BEGIN Reading text

Carr and Vollrath are jointly supervising a project funded by the Jean Shanks foundation and the Lord Nuffield Trust, which aims to produce silk-based tendon and bone that can be used to improve the success of rotator cuff tendon repair surgery at the shoulder joint. Professor Carr says that 20–30 per cent of the population suffer from shoulder pain that is bad enough for them to consult their family doctor. This makes shoulder pain the second most common orthopaedic problem after back pain. Most of the pain is due to fatigue and tearing of tendons.
Commenting on the treatment options available today, Carr explains that the success of current surgical techniques, including keyhole operations, is frustrated by the poor state of the tendon tissue. Therefore, he says, ‘we are very excited by the possibility of using silk materials to enhance the tissue we repair, in order to improve the result and outcome for the patient. The main problem is developing something that has the necessary mechanical strength and will integrate with the body’s own tissues, in this case tendon and bone.’ One of the challenges is that the artificial tendon also needs to last and function like a normal tendon, possibly over many decades. The researchers hope to have a product ready for use in patients within the next five years.
But where will all the silk come from? Unlike silk moths, web-building spiders tend to have aggressive territorial behaviour, so they are not the easiest animals to farm in large numbers. and if they need to be silked by hand, that would make the resulting material rather expensive.

END Reading text
BEGIN Entries supplied

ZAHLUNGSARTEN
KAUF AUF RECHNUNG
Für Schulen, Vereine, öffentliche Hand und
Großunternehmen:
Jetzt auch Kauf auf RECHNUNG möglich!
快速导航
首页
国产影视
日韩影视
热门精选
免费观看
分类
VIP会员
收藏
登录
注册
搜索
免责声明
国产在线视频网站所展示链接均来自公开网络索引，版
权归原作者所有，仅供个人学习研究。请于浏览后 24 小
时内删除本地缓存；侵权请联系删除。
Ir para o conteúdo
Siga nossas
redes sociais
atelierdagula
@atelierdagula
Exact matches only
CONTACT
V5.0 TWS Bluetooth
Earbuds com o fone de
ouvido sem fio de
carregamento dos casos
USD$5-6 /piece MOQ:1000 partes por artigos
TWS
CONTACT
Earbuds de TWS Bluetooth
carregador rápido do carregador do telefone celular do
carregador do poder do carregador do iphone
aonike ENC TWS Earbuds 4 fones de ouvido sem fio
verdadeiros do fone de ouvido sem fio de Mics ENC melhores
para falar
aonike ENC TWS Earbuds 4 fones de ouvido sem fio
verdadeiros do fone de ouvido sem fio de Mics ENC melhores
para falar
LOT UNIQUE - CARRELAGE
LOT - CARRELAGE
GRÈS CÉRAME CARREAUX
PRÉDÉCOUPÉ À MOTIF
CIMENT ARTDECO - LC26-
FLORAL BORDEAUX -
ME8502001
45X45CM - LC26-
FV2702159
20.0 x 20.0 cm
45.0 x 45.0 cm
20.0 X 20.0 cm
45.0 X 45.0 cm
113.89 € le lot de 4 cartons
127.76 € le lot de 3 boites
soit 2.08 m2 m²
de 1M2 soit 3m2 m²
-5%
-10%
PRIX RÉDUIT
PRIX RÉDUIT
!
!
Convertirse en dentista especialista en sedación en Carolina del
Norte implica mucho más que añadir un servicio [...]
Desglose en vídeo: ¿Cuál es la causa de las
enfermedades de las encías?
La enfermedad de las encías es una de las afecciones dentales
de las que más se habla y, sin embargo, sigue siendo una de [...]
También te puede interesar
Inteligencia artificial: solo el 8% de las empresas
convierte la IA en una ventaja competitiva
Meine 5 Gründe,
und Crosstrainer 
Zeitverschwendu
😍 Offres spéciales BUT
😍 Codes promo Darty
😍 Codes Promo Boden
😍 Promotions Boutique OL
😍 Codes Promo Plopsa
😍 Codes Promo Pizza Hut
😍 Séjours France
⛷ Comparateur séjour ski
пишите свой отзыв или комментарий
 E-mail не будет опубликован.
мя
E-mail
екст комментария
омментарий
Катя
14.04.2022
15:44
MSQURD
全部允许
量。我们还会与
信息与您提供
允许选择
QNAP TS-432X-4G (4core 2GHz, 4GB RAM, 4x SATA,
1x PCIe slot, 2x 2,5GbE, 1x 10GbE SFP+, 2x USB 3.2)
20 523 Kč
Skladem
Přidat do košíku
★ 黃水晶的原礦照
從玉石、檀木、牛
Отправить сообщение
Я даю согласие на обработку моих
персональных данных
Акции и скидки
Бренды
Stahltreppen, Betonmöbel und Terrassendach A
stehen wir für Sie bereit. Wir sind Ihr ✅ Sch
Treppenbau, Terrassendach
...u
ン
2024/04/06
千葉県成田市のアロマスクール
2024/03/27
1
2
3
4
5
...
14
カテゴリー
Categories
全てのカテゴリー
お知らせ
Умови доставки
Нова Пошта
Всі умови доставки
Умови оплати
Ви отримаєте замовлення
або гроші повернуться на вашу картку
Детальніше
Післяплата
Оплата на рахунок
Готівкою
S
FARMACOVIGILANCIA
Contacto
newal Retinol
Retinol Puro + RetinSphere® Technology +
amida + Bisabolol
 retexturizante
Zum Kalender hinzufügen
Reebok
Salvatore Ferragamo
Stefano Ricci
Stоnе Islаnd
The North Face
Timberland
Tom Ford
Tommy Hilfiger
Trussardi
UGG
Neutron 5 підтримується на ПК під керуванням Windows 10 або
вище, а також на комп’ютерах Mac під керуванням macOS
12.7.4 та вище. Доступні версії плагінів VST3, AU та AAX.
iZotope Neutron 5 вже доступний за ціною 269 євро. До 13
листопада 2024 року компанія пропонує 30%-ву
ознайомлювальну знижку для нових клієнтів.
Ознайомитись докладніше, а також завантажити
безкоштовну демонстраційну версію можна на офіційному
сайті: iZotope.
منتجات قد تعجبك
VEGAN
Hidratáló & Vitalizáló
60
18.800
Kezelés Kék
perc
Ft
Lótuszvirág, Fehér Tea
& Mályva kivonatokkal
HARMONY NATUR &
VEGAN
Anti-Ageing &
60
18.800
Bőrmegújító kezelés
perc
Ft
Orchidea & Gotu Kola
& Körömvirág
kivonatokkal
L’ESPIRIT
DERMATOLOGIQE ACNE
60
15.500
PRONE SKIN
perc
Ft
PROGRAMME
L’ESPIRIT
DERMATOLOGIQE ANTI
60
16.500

END Entries supplied

__Work item 1__
Translate this sentence from the text on silk tendon repair into Spanish: "This makes shoulder pain the second most common orthopaedic problem after back pain."
__Work item 2__
List every proper name of a person or organization that appears in the text on silk tendon repair.
__Work item 3__
For each statement, decide whether it agrees with the text on silk tendon repair, and support your answer with the words of the text.
(a) Shoulder pain is the most common orthopaedic problem.
(b) The researchers hope to have a product ready for patients within five years.
(c) Web-building spiders are easy to farm in large numbers.
The listing has no role in any of this work.

__Written response 1__
Esto convierte el dolor de hombro en el segundo problema ortopédico más común después del dolor de espalda.

__Written response 2__
Carr, Vollrath, the Jean Shanks foundation, the Lord Nuffield Trust

__Written response 3__
(a) No: "the second most common orthopaedic problem after back pain"
(b) Yes: "The researchers hope to have a product ready for use in patients within the next five years."
(c) No: "they are not the easiest animals to farm in large numbers"